* [Action item]: Across the listing that follows, work out how many lines carry the string "CIRCLE". Provide that number and nothing else.

#####

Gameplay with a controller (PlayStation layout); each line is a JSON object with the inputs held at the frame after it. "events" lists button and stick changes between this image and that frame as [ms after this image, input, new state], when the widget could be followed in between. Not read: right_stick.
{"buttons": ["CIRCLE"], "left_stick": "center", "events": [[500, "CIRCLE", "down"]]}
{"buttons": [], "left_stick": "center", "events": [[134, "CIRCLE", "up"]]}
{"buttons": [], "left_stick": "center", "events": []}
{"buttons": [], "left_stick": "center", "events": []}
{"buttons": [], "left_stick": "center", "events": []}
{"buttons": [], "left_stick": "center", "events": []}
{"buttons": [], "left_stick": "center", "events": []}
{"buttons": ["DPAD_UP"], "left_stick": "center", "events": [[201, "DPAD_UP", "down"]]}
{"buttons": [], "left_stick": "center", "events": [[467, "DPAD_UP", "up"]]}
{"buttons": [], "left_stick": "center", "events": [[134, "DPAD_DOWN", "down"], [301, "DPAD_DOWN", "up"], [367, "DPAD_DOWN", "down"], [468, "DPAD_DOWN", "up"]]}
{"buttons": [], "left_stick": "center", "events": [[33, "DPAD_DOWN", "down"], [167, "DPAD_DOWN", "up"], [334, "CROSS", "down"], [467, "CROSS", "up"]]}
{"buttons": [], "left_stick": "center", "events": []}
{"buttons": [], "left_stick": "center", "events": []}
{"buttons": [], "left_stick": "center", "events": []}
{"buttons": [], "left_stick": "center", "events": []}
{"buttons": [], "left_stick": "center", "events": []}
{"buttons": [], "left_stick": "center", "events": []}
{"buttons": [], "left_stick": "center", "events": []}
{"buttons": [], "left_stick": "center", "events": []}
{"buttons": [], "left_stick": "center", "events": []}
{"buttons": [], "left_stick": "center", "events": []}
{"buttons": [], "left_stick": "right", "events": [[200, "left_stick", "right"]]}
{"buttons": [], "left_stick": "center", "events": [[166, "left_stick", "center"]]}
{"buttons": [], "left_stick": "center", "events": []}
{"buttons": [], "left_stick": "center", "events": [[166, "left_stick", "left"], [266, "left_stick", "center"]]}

#####

* [Result of the task]: 2